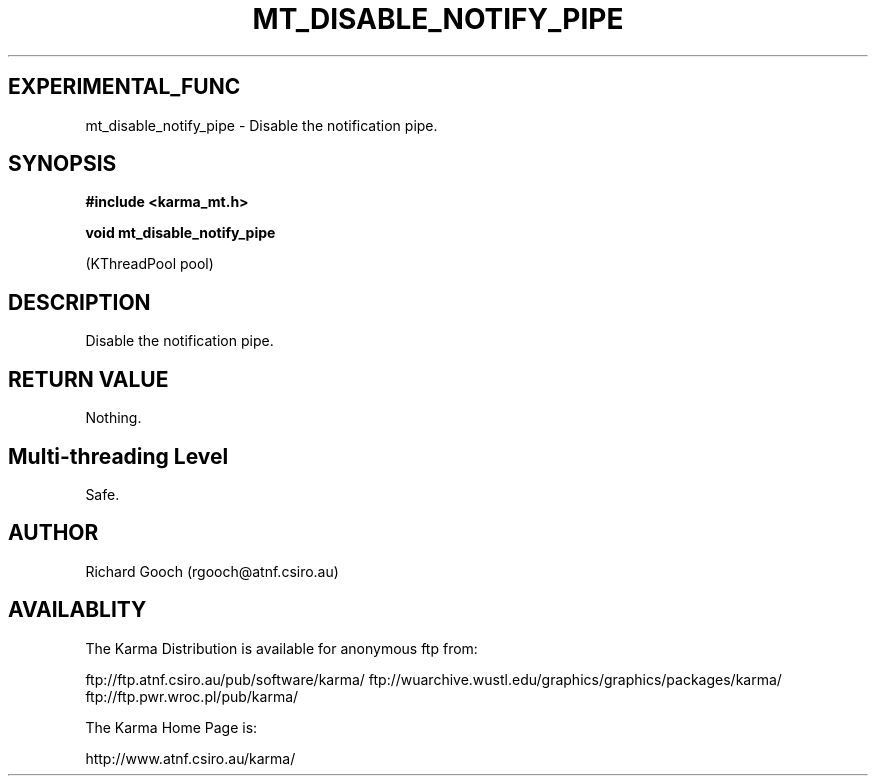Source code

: .TH MT_DISABLE_NOTIFY_PIPE 3 "13 Nov 2005" "Karma Distribution"
.SH EXPERIMENTAL_FUNC
mt_disable_notify_pipe \- Disable the notification pipe.
.SH SYNOPSIS
.B #include <karma_mt.h>
.sp
.B void mt_disable_notify_pipe
.sp
(KThreadPool pool)
.SH DESCRIPTION
Disable the notification pipe.
.SH RETURN VALUE
Nothing.
.SH Multi-threading Level
Safe.
.SH AUTHOR
Richard Gooch (rgooch@atnf.csiro.au)
.SH AVAILABLITY
The Karma Distribution is available for anonymous ftp from:

ftp://ftp.atnf.csiro.au/pub/software/karma/
ftp://wuarchive.wustl.edu/graphics/graphics/packages/karma/
ftp://ftp.pwr.wroc.pl/pub/karma/

The Karma Home Page is:

http://www.atnf.csiro.au/karma/
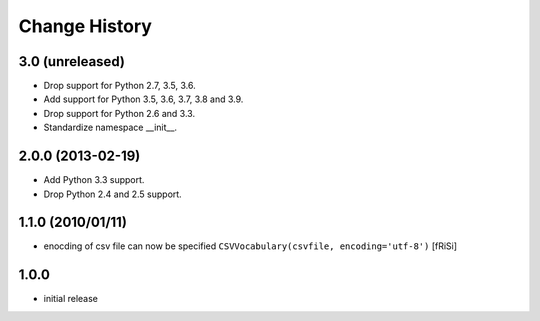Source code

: ==============
Change History
==============

3.0 (unreleased)
----------------

- Drop support for Python 2.7, 3.5, 3.6.

- Add support for Python 3.5, 3.6, 3.7, 3.8 and 3.9.

- Drop support for Python 2.6 and 3.3.

- Standardize namespace __init__.

2.0.0 (2013-02-19)
------------------

- Add Python 3.3 support.

- Drop Python 2.4 and 2.5 support.


1.1.0 (2010/01/11)
------------------

* enocding of csv file can now be specified ``CSVVocabulary(csvfile,
  encoding='utf-8')`` [fRiSi]

1.0.0
-----

* initial release
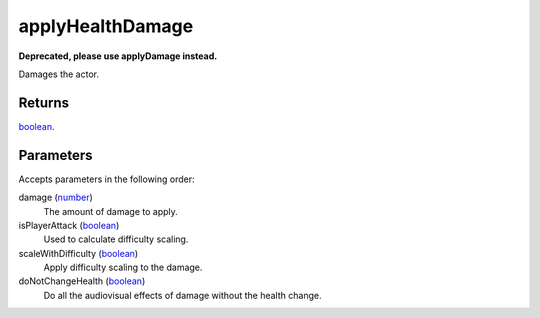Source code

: applyHealthDamage
====================================================================================================

**Deprecated, please use applyDamage instead.**

Damages the actor.

Returns
----------------------------------------------------------------------------------------------------

`boolean`_.

Parameters
----------------------------------------------------------------------------------------------------

Accepts parameters in the following order:

damage (`number`_)
    The amount of damage to apply.

isPlayerAttack (`boolean`_)
    Used to calculate difficulty scaling.

scaleWithDifficulty (`boolean`_)
    Apply difficulty scaling to the damage.

doNotChangeHealth (`boolean`_)
    Do all the audiovisual effects of damage without the health change.

.. _`boolean`: ../../../lua/type/boolean.html
.. _`number`: ../../../lua/type/number.html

####

• _INSTRUCTION_:
Pictures stay out. Print the data exactly, from its first line through the line containing "Change History".

• _ANSWER FOR THE TASK_:
Source code

: .TH MT_DISABLE_NOTIFY_PIPE 3 "13 Nov 2005" "Karma Distribution"
.SH EXPERIMENTAL_FUNC
mt_disable_notify_pipe \- Disable the notification pipe.
.SH SYNOPSIS
.B #include <karma_mt.h>
.sp
.B void mt_disable_notify_pipe
.sp
(KThreadPool pool)
.SH DESCRIPTION
Disable the notification pipe.
.SH RETURN VALUE
Nothing.
.SH Multi-threading Level
Safe.
.SH AUTHOR
Richard Gooch (rgooch@atnf.csiro.au)
.SH AVAILABLITY
The Karma Distribution is available for anonymous ftp from:

ftp://ftp.atnf.csiro.au/pub/software/karma/
ftp://wuarchive.wustl.edu/graphics/graphics/packages/karma/
ftp://ftp.pwr.wroc.pl/pub/karma/

The Karma Home Page is:

http://www.atnf.csiro.au/karma/
Source code

: ==============
Change History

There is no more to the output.